Toolserver:User:LA2

From mediawiki.org

This page was moved from the Toolserver wiki.
Toolserver has been replaced by Toolforge. As such, the instructions here may no longer work, but may still be of historical interest.
Please help by updating examples, links, template links, etc. If a page is still relevant, move it to a normal title and leave a redirect.

LA2 is the username of Lars Aronsson, Sweden.

April 2013: Note to self: to login, "ssh la2@willow.toolserver.org". To change the weekly job: ssh hawthorn ; cronie -e

January 2012: I ask for more quota, but this somehow doesn't work, so my data collection for January and first half of February consists of many files that are 0 bytes long.

December 5, 2011: I uploaded historic linkstats to the Internet Archive for 2008, 2009, Q1 2010, Q2 2010, Q3 2010, Q4 2010, and for 2011: January, February, March, April, May, June, July, August, and September.

December 3, 2011: You can download historic linkstats, based on database dumps for commonswiki, enwiki, frwiki, nowiki, svwiki. Each line contains the count of external links from the Article, File, Author, Index, and Portal namespaces, a comma, and the domain.

November 29, 2011: My link statistics have evolved to include some more namespaces (File, Author, Index, Portal) and all available websites. This runs as an SQL query on the toolserver for all databases (~la2/linkstats.sh), except for commons.wikimedia and en.wikipedia, where it times out. For these and for historic data, I have a different script (~la2/dumplinks.pl) that can parse the database dumps (page.sql and externallinks.sql). This is fine as a proof of concept. Now, in what format should these data be made available? And what kinds of reports are useful?
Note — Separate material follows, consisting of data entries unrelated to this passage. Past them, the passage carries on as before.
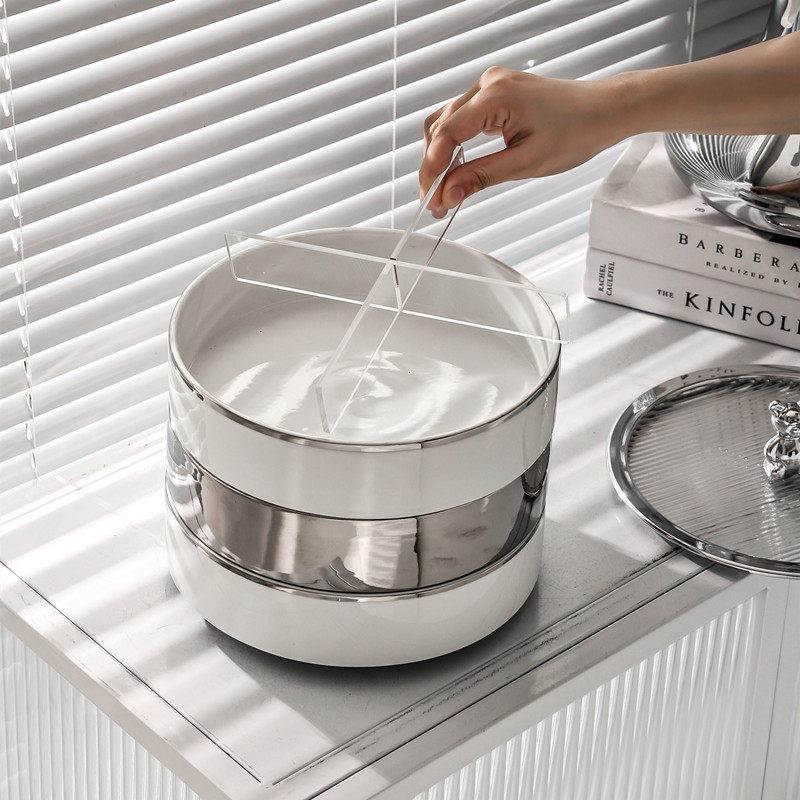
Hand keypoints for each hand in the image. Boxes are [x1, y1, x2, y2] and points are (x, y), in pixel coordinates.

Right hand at [419, 67, 624, 216]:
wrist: (602, 111)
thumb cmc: (576, 130)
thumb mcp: (526, 162)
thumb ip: (481, 176)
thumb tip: (449, 193)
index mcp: (496, 96)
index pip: (445, 135)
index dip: (432, 171)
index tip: (431, 199)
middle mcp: (488, 84)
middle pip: (439, 127)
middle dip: (433, 167)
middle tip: (437, 201)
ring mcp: (489, 86)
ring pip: (445, 122)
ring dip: (440, 156)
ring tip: (445, 189)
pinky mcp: (494, 94)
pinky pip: (462, 118)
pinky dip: (454, 144)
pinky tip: (457, 167)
November 25, 2011: You can download linkstats.csv, containing statistics on external links for a number of Wikimedia projects. This is based on the following query:

select count(*), trim(leading 'www.' from substring_index(substring_index(el_to, '/', 3),'/',-1)) as site
 from externallinks, page
 where el_from = page_id and page_namespace=0
 group by 2  having count(*) >= 10;